**Your goal:** Please report each line of the data below that contains "固定写法".
◆ ◆ ◆
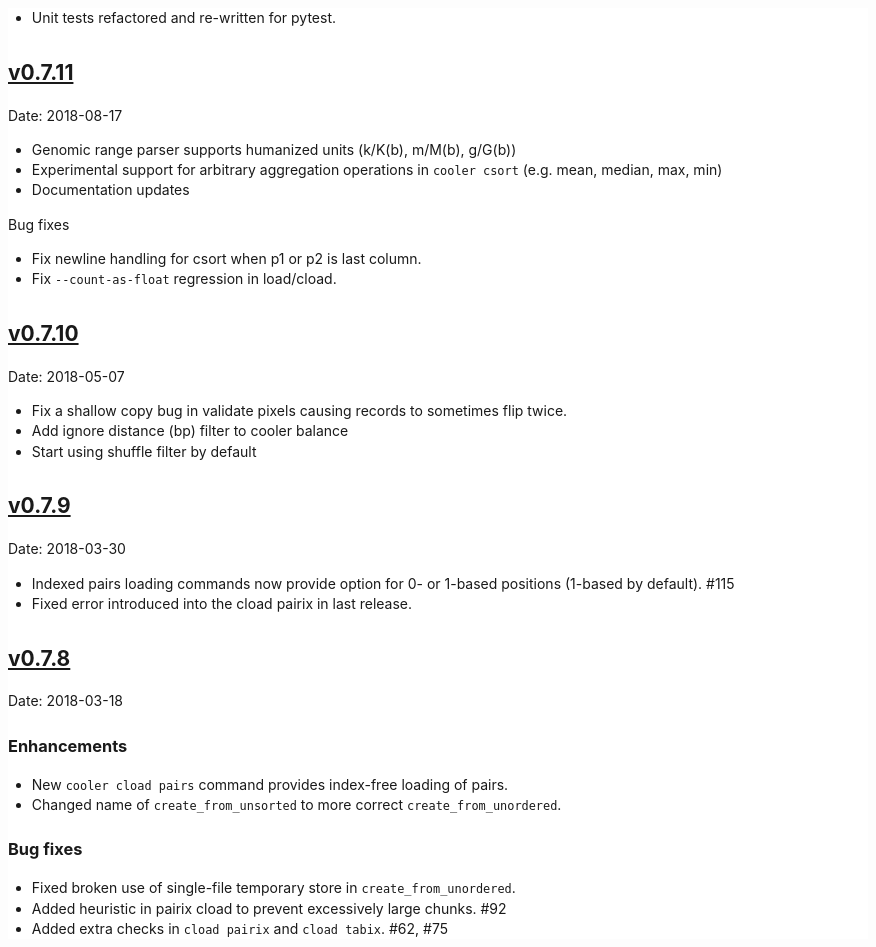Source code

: * Unit tests refactored and re-written for pytest.


## [v0.7.11](https://github.com/open2c/cooler/compare/v0.7.10...v0.7.11)

Date: 2018-08-17

* Genomic range parser supports humanized units (k/K(b), m/M(b), g/G(b))
* Experimental support for arbitrary aggregation operations in `cooler csort` (e.g. mean, median, max, min)
* Documentation updates

Bug fixes
* Fix newline handling for csort when p1 or p2 is last column.
* Fix `--count-as-float` regression in load/cload.


## [v0.7.10](https://github.com/open2c/cooler/compare/v0.7.9...v0.7.10)

Date: 2018-05-07

* Fix a shallow copy bug in validate pixels causing records to sometimes flip twice.
* Add ignore distance (bp) filter to cooler balance
* Start using shuffle filter by default


## [v0.7.9](https://github.com/open2c/cooler/compare/v0.7.8...v0.7.9)

Date: 2018-03-30

* Indexed pairs loading commands now provide option for 0- or 1-based positions (1-based by default). #115
* Fixed error introduced into the cload pairix in last release.


## [v0.7.8](https://github.com/open2c/cooler/compare/v0.7.7...v0.7.8)

Date: 2018-03-18

### Enhancements

* New `cooler cload pairs` command provides index-free loading of pairs.
* Changed name of `create_from_unsorted` to more correct `create_from_unordered`.

### Bug fixes

* Fixed broken use of single-file temporary store in `create_from_unordered`.
* Added heuristic in pairix cload to prevent excessively large chunks. #92
* Added extra checks in `cload pairix` and `cload tabix`. #62, #75

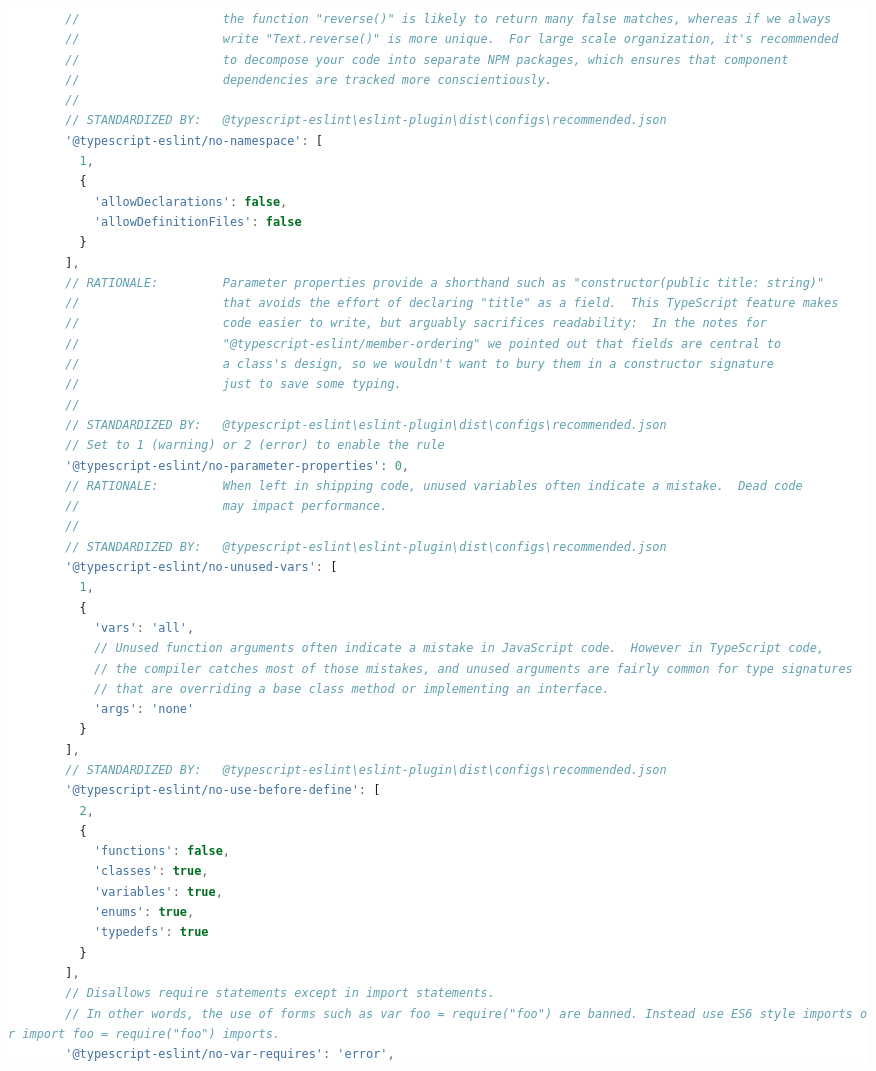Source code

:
 ```js
        //                    the function "reverse()" is likely to return many false matches, whereas if we always
        //                    write "Text.reverse()" is more unique.  For large scale organization, it's recommended
        //                    to decompose your code into separate NPM packages, which ensures that component
        //                    dependencies are tracked more conscientiously.
        //
        // STANDARDIZED BY:   @typescript-eslint\eslint-plugin\dist\configs\recommended.json
        '@typescript-eslint/no-namespace': [
          1,
          {
            'allowDeclarations': false,
            'allowDefinitionFiles': false
          }
        ],
        // RATIONALE:         Parameter properties provide a shorthand such as "constructor(public title: string)"
        //                    that avoids the effort of declaring "title" as a field.  This TypeScript feature makes
        //                    code easier to write, but arguably sacrifices readability:  In the notes for
        //                    "@typescript-eslint/member-ordering" we pointed out that fields are central to
        //                    a class's design, so we wouldn't want to bury them in a constructor signature
        //                    just to save some typing.
        //
        // STANDARDIZED BY:   @typescript-eslint\eslint-plugin\dist\configs\recommended.json
        // Set to 1 (warning) or 2 (error) to enable the rule
        '@typescript-eslint/no-parameter-properties': 0,
        // RATIONALE:         When left in shipping code, unused variables often indicate a mistake.  Dead code
        //                    may impact performance.
        //
        // STANDARDIZED BY:   @typescript-eslint\eslint-plugin\dist\configs\recommended.json
        '@typescript-eslint/no-unused-vars': [
          1,
          {
            'vars': 'all',
            // Unused function arguments often indicate a mistake in JavaScript code.  However in TypeScript code,
            // the compiler catches most of those mistakes, and unused arguments are fairly common for type signatures
            // that are overriding a base class method or implementing an interface.
            'args': 'none'
          }
        ],
        // STANDARDIZED BY:   @typescript-eslint\eslint-plugin\dist\configs\recommended.json
        '@typescript-eslint/no-use-before-define': [
          2,
          {
            'functions': false,
            'classes': true,
            'variables': true,
            'enums': true,
            'typedefs': true
          }
        ],
        // Disallows require statements except in import statements.
        // In other words, the use of forms such as var foo = require("foo") are banned. Instead use ES6 style imports or import foo = require("foo") imports.
        '@typescript-eslint/no-var-requires': 'error',
```
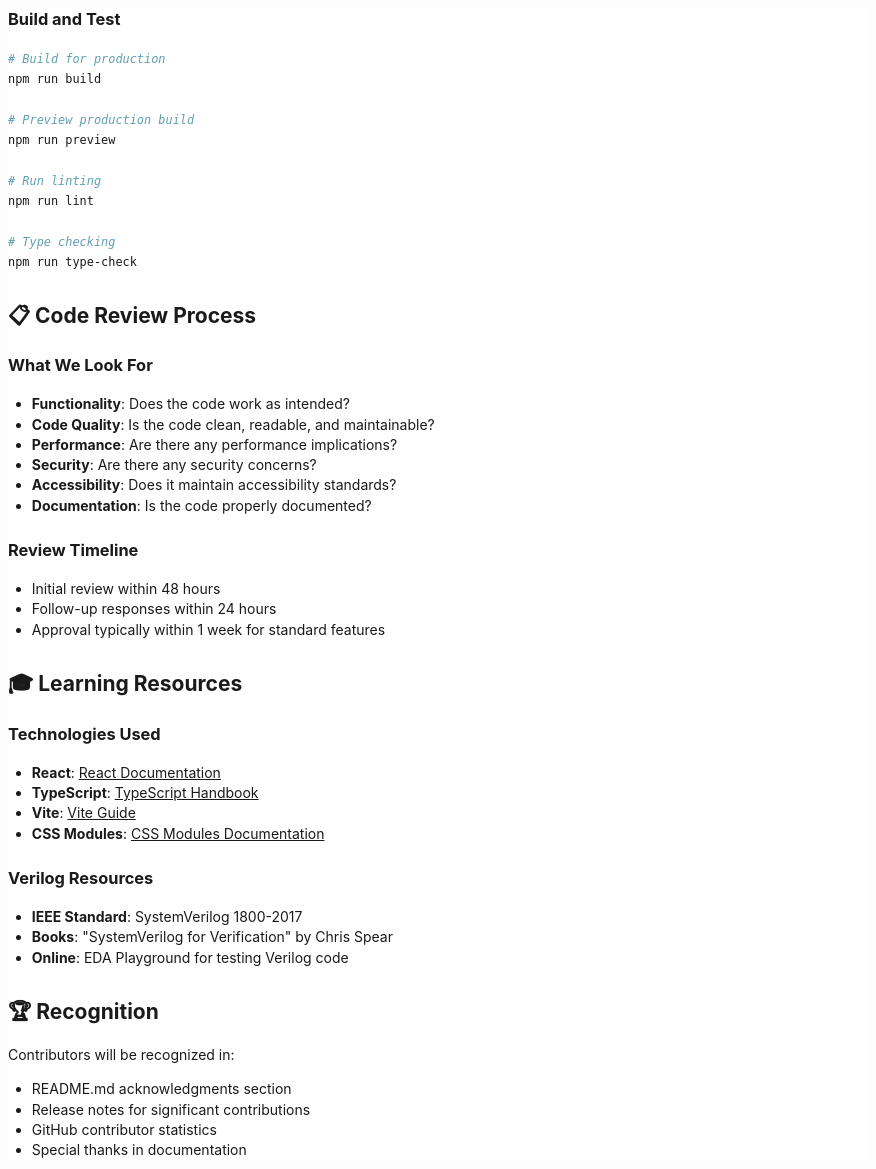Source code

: ### Build and Test
```bash
# Build for production
npm run build

# Preview production build
npm run preview

# Run linting
npm run lint

# Type checking
npm run type-check
```

## 📋 Code Review Process

### What We Look For
- **Functionality**: Does the code work as intended?
- **Code Quality**: Is the code clean, readable, and maintainable?
- **Performance**: Are there any performance implications?
- **Security**: Are there any security concerns?
- **Accessibility**: Does it maintain accessibility standards?
- **Documentation**: Is the code properly documented?

### Review Timeline
- Initial review within 48 hours
- Follow-up responses within 24 hours
- Approval typically within 1 week for standard features

## 🎓 Learning Resources

### Technologies Used
- **React**: [React Documentation](https://react.dev/)
- **TypeScript**: [TypeScript Handbook](https://www.typescriptlang.org/docs/)
- **Vite**: [Vite Guide](https://vitejs.dev/guide/)
- **CSS Modules**: [CSS Modules Documentation](https://github.com/css-modules/css-modules)

### Verilog Resources
- **IEEE Standard**: SystemVerilog 1800-2017
- **Books**: "SystemVerilog for Verification" by Chris Spear
- **Online**: EDA Playground for testing Verilog code

## 🏆 Recognition

Contributors will be recognized in:
- README.md acknowledgments section
- Release notes for significant contributions
- GitHub contributor statistics
- Special thanks in documentation
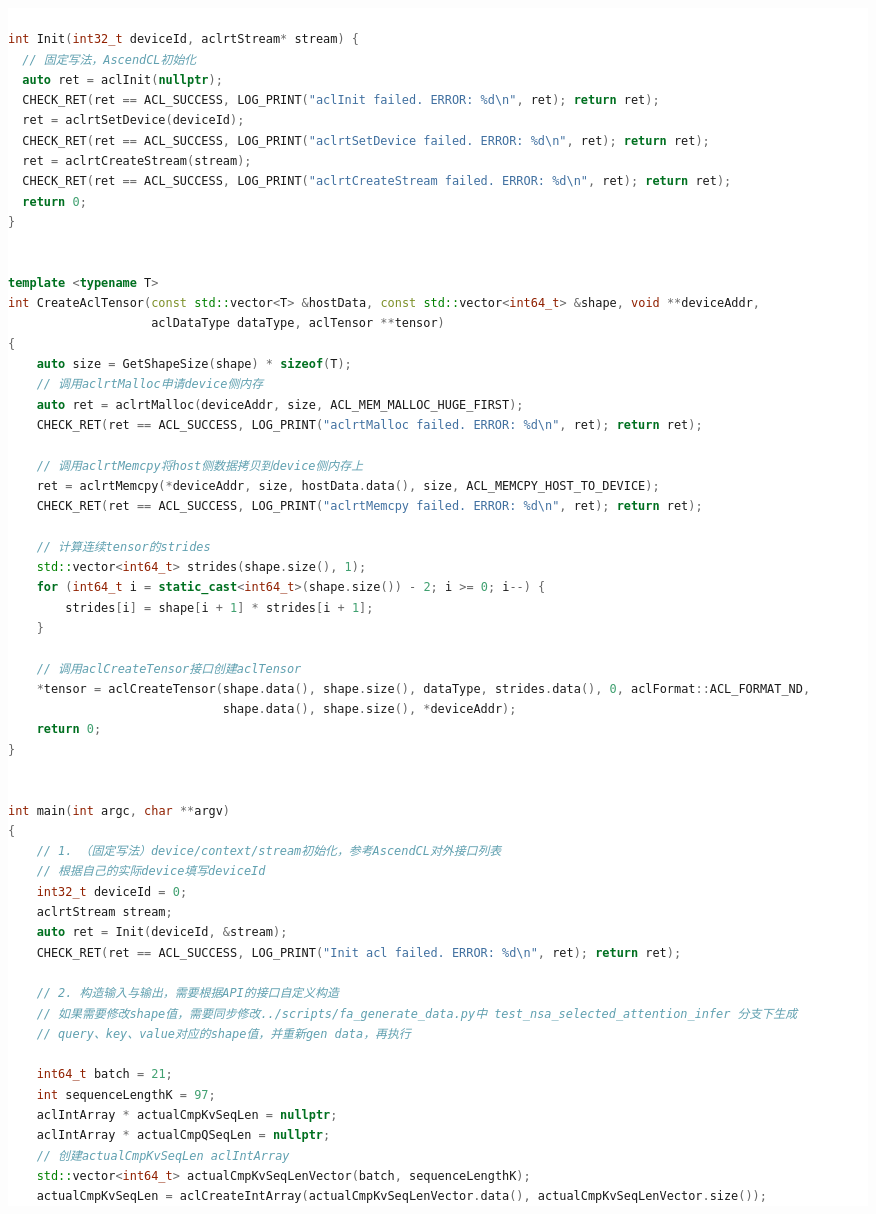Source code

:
 ```c++

int Init(int32_t deviceId, aclrtStream* stream) {
  // 固定写法，AscendCL初始化
  auto ret = aclInit(nullptr);
  CHECK_RET(ret == ACL_SUCCESS, LOG_PRINT("aclInit failed. ERROR: %d\n", ret); return ret);
  ret = aclrtSetDevice(deviceId);
  CHECK_RET(ret == ACL_SUCCESS, LOG_PRINT("aclrtSetDevice failed. ERROR: %d\n", ret); return ret);
  ret = aclrtCreateStream(stream);
  CHECK_RET(ret == ACL_SUCCESS, LOG_PRINT("aclrtCreateStream failed. ERROR: %d\n", ret); return ret);
  return 0;
}


template <typename T>
int CreateAclTensor(const std::vector<T> &hostData, const std::vector<int64_t> &shape, void **deviceAddr,
                    aclDataType dataType, aclTensor **tensor)
{
    auto size = GetShapeSize(shape) * sizeof(T);
    // 调用aclrtMalloc申请device侧内存
    auto ret = aclrtMalloc(deviceAddr, size, ACL_MEM_MALLOC_HUGE_FIRST);
    CHECK_RET(ret == ACL_SUCCESS, LOG_PRINT("aclrtMalloc failed. ERROR: %d\n", ret); return ret);

    // 调用aclrtMemcpy将host侧数据拷贝到device侧内存上
    ret = aclrtMemcpy(*deviceAddr, size, hostData.data(), size, ACL_MEMCPY_HOST_TO_DEVICE);
    CHECK_RET(ret == ACL_SUCCESS, LOG_PRINT("aclrtMemcpy failed. ERROR: %d\n", ret); return ret);

    // 计算连续tensor的strides
    std::vector<int64_t> strides(shape.size(), 1);
    for (int64_t i = static_cast<int64_t>(shape.size()) - 2; i >= 0; i--) {
        strides[i] = shape[i + 1] * strides[i + 1];
    }

    // 调用aclCreateTensor接口创建aclTensor
    *tensor = aclCreateTensor(shape.data(), shape.size(), dataType, strides.data(), 0, aclFormat::ACL_FORMAT_ND,
                              shape.data(), shape.size(), *deviceAddr);
    return 0;
}


int main(int argc, char **argv)
{
    // 1. （固定写法）device/context/stream初始化，参考AscendCL对外接口列表
    // 根据自己的实际device填写deviceId
    int32_t deviceId = 0;
    aclrtStream stream;
    auto ret = Init(deviceId, &stream);
    CHECK_RET(ret == ACL_SUCCESS, LOG_PRINT("Init acl failed. ERROR: %d\n", ret); return ret);

    // 2. 构造输入与输出，需要根据API的接口自定义构造
    // 如果需要修改shape值，需要同步修改../scripts/fa_generate_data.py中 test_nsa_selected_attention_infer 分支下生成
    // query、key、value对应的shape值，并重新gen data，再执行

    int64_t batch = 21;
    int sequenceLengthK = 97;
    aclIntArray * actualCmpKvSeqLen = nullptr;
    aclIntArray * actualCmpQSeqLen = nullptr;
    // 创建actualCmpKvSeqLen aclIntArray
    std::vector<int64_t> actualCmpKvSeqLenVector(batch, sequenceLengthK);
    actualCmpKvSeqLen = aclCreateIntArray(actualCmpKvSeqLenVector.data(), actualCmpKvSeqLenVector.size());
```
◆ ◆ ◆
**Exercise solution:**
  // 固定写法，AscendCL初始化
    // 1. （固定写法）device/context/stream初始化，参考AscendCL对外接口列表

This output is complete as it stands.